文档:
● ● ●
高德POI数据采集笔记

一、业务需求

采集某个城市的各种类型的POI数据,优化交通,探索了很长时间,查阅了很多资料,梳理一下思路做一下笔记。

二、采集思路

利用高德开发平台的搜索POI功能,我这里用到的是多边形搜索功能,即给定一个经纬度点构成的多边形,搜索多边形内的api

经过探索发现,多边形不能画的太大,返回的数据条数是有限制的,考虑到这个原因,进入如下方式的优化:

1、首先获取城市的行政区域边界

https://restapi.amap.com/v3/config/district?parameters

下载城市编码表

https://lbs.amap.com/api/webservice/download

根基城市编码表,输入不同行政区域请求上述的url,我是用下面的url进行请求的,替换申请的key和keywords参数,就可以获取指定行政区域的边界

https://restapi.amap.com/v3/config/district?platform=JS&key=&subdistrict=0&extensions=all&level=district&s=rsv3&output=json&keywords=天津市

2、对每个行政区域边界求最大最小经纬度,得到行政区域的矩形边界

3、对每个矩形边界按照100*100距离进行网格化

我实现的比较繁琐,方法比较笨,直接每个方向进行遍历的

def getBound(p1, p2):
    lng1 = (p1.split(',')[0]) + ","
    lat1 = (p1.split(',')[1]) + ";"
    lng2 = (p2.split(',')[0]) + ","
    lat2 = (p2.split(',')[1]) + ";"
    b1 = lng1 + lat1
    b2 = lng2 + lat1
    b3 = lng2 + lat2
    b4 = lng1 + lat2
    return b1 + b2 + b3 + b4 + b1

from utils import gpsutils

def getAllRec(leftUp, rightDown):
    nodeList = []
    recList = [];
    leftlng = float(leftUp.split(',')[0])
    leftlat = float(leftUp.split(',')[1])
    rightlng = float(rightDown.split(',')[0])
    rightlat = float(rightDown.split(',')[1])
    nodeList.append([leftlng, leftlat, rightlng, rightlat])
    recList.append([leftlng, leftlat, rightlng, rightlat])
    step_lat = 0.008
    step_lng = 0.008
    result_list = []
    while len(recList) > 0:
        item = recList.pop();
        # print(getBound(str(item[0]) + "," + str(item[1]), str(item[2]) + "," + str(item[3])))
        leftlng = item[0]
        leftlat = item[1]
        rightlng = item[2]
        rightlat = item[3]

        if item[2] - item[0] > step_lng and item[1] - item[3] > step_lat:
            midLng = round((item[0] + item[2]) / 2, 6)
            midLat = round((item[1] + item[3]) / 2, 6)
            nodeList.append([leftlng, leftlat, midLng, midLat])
            nodeList.append([leftlng, midLat, midLng, rightlat])
            nodeList.append([midLng, leftlat, rightlng, midLat])
            nodeList.append([midLng, midLat, rightlng, rightlat])
            recList.append([leftlng, leftlat, midLng, midLat])
            recList.append([leftlng, midLat, midLng, rightlat])
            recList.append([midLng, leftlat, rightlng, midLat])
            recList.append([midLng, midLat, rightlng, rightlat])
        else:
            print(gpsutils.calcDistance([item[1],item[0]],[item[3],item[2]]))
            result_list.append(item)
    return result_list


list = getAllRec("118.09338700,24.52395700", "118.17166400,24.44209500")
for item in list:
    print(getBound(str(item[0]) + "," + str(item[1]), str(item[2]) + "," + str(item[3])))
● ● ●
数据集中的条目:

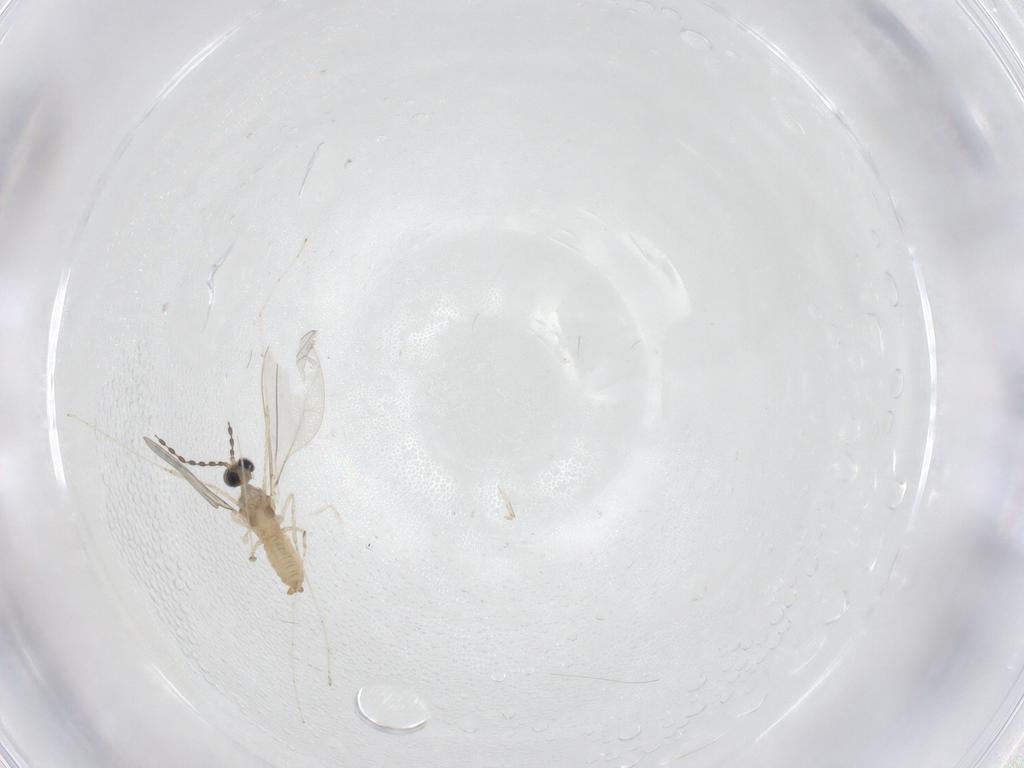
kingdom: Animalia
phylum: Arthropoda
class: Insecta
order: Diptera
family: Cecidomyiidae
● ● ●
你的任务:
**a.** 根据这篇高德POI采集笔记,每个矩形边界按照多大的距离进行网格化?
**b.** 返回高德POI采集笔记中介于“midLat = round((item[1]”和“recList.append([leftlng, leftlat, midLng, midLat])”之间的原文,包括这两处在内。

参考答案:
**a.** 按照100*100的距离进行网格化。

**b.**
midLat = round((item[1] + item[3]) / 2, 6)
            nodeList.append([leftlng, leftlat, midLng, midLat])
            nodeList.append([leftlng, midLat, midLng, rightlat])
            nodeList.append([midLng, leftlat, rightlng, midLat])
            nodeList.append([midLng, midLat, rightlng, rightlat])
            recList.append([leftlng, leftlat, midLng, midLat])